PROBLEM REQUIREMENTS >> From the records below, please repeat exactly the line that has "Ensure that you use strong, unique", the line that has "Short-term execution and long-term vision", and every line between them, and nothing else.

DATA >>
* * * * * * * * *
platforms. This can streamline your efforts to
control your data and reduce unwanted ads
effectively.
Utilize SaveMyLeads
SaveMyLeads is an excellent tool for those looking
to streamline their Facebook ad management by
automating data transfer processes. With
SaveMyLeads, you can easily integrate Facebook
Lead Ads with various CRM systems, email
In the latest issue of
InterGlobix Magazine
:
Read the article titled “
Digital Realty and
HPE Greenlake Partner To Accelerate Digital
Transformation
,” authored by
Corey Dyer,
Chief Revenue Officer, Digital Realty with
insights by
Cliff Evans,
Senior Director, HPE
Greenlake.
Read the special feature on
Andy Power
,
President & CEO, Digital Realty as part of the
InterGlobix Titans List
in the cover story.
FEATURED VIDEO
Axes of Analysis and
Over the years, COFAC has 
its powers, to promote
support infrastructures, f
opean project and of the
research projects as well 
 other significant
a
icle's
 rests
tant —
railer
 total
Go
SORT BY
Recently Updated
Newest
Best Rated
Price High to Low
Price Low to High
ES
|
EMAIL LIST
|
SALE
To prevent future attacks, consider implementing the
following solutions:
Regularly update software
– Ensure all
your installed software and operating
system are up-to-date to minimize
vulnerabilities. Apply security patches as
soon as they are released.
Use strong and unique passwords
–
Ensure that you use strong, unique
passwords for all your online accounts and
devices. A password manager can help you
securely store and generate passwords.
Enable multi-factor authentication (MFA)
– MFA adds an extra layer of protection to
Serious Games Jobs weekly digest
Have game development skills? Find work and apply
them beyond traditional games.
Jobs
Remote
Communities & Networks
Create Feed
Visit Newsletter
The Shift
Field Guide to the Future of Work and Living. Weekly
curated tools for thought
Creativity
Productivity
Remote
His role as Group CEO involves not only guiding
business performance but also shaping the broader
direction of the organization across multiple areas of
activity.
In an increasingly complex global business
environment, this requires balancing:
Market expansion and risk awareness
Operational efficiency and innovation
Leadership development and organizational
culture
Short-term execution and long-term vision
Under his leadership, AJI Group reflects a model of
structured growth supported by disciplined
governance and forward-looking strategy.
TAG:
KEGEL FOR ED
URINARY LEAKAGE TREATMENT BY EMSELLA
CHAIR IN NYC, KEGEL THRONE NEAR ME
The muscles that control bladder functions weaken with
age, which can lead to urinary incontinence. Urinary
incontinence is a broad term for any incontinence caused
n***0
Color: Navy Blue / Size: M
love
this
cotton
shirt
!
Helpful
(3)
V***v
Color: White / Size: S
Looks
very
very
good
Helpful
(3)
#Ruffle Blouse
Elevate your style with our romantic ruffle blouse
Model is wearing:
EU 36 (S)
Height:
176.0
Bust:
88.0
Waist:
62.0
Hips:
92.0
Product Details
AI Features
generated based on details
* * * * * * * * *
ANSWER TO THE PROBLEM >>
Ensure that you use strong, unique
passwords for all your online accounts and
devices. A password manager can help you
securely store and generate passwords.
Enable multi-factor authentication (MFA)
– MFA adds an extra layer of protection to
Serious Games Jobs weekly digest
Have game development skills? Find work and apply
them beyond traditional games.
Jobs
Remote
Communities & Networks
Create Feed
Visit Newsletter
The Shift
Field Guide to the Future of Work and Living. Weekly
curated tools for thought
Creativity
Productivity
Remote
His role as Group CEO involves not only guiding
business performance but also shaping the broader
direction of the organization across multiple areas of
activity.
In an increasingly complex global business
environment, this requires balancing:
Market expansion and risk awareness
Operational efficiency and innovation
Leadership development and organizational
culture
Short-term execution and long-term vision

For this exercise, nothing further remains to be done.